Published in Anarchist Studies, Volume 16, Issue 2, January 1, 2008, pages 154-172.
Copyright © 2008 Lawrence & Wishart. This is an electronic version of an article published in Anarchist Studies. Journal website: http://www.lwbooks.co.uk/journals/anarchiststudies/.
Although the Gunpowder Plot of 1605 failed at the level of conventional political action, it had a profound impact on Anglo-American political culture. The Plot added the face of Guy Fawkes to our political iconography, and Introduced the word 'guy' into the English language. This paper argues that the face of Fawkes and the word 'guy' have become what poststructuralists call 'free floating signifiers.' Liberated from all permanent meaning, this image and this word have become potent instruments for the promotion of postmodern anarchism.

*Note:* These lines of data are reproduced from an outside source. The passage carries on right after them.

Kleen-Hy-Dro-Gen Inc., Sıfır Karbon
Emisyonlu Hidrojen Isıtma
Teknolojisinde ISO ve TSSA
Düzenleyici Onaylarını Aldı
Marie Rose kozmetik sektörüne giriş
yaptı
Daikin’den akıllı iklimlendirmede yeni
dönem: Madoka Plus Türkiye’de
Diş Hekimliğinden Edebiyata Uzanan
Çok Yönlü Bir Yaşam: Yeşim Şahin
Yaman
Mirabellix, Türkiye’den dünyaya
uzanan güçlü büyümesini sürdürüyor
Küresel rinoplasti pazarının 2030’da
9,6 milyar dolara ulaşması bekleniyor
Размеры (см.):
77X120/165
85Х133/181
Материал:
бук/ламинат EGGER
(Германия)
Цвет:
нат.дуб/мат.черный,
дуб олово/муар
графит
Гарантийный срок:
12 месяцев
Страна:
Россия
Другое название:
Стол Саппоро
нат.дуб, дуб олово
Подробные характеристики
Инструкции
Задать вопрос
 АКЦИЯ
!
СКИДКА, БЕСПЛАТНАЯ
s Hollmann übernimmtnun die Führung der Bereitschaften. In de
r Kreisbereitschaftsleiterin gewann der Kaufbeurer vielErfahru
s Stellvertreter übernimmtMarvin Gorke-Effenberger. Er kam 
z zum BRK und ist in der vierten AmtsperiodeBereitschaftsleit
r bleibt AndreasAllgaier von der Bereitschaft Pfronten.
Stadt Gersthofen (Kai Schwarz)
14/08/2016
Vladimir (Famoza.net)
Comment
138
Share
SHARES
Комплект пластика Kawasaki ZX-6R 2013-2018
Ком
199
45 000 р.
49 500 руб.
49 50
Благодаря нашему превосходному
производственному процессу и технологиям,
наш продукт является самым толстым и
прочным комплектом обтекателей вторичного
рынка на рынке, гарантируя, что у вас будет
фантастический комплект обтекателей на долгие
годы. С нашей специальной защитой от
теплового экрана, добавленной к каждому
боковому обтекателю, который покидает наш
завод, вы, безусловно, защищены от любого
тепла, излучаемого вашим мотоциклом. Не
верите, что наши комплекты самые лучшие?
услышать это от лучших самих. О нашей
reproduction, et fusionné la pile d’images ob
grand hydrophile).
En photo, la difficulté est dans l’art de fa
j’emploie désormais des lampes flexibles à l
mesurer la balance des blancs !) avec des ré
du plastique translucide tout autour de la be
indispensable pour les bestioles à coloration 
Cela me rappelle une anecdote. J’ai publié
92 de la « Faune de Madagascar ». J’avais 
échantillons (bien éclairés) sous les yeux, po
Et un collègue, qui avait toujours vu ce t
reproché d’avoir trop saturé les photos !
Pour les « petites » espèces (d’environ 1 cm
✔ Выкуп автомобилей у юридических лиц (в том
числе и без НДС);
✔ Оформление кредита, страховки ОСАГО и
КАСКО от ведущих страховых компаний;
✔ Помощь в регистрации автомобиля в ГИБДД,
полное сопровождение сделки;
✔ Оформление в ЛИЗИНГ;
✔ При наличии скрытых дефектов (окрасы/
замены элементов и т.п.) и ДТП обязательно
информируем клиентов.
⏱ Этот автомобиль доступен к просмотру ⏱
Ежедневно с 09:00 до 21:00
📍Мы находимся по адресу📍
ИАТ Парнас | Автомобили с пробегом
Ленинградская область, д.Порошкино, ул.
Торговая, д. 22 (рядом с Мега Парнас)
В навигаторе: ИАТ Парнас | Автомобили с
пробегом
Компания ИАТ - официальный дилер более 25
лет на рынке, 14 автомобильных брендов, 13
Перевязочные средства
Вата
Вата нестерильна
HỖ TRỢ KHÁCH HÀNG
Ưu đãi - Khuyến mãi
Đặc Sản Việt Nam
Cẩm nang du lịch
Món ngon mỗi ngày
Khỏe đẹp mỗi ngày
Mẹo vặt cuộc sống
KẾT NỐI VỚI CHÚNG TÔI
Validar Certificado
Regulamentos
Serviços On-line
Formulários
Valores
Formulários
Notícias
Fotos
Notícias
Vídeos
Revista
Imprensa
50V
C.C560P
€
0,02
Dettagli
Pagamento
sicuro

The comic book V for Vendetta (Alan Moore and David Lloyd, 1981) makes very effective use of these instruments. This book uses the image of Guy Fawkes to initiate a powerful anarchist critique of fascism. The book experiments with postmodern symbolism, but its version of anarchism remains mainly modern. However, the film version of V for Vendetta (dir. James McTeigue, screenplay by the Wachowski Brothers, 2006) articulates a full-blown postmodern anarchism. This film has been widely criticised, but critics overlook the film's valuable contributions. In the film, the face of Fawkes provides the basis for sophisticated representations of sexuality, mass media systems and anarchist political action. Through its visual iconography, the film thus provides mainstream cinema audiences with an effective introduction to the symbolic vocabulary of post modern anarchism.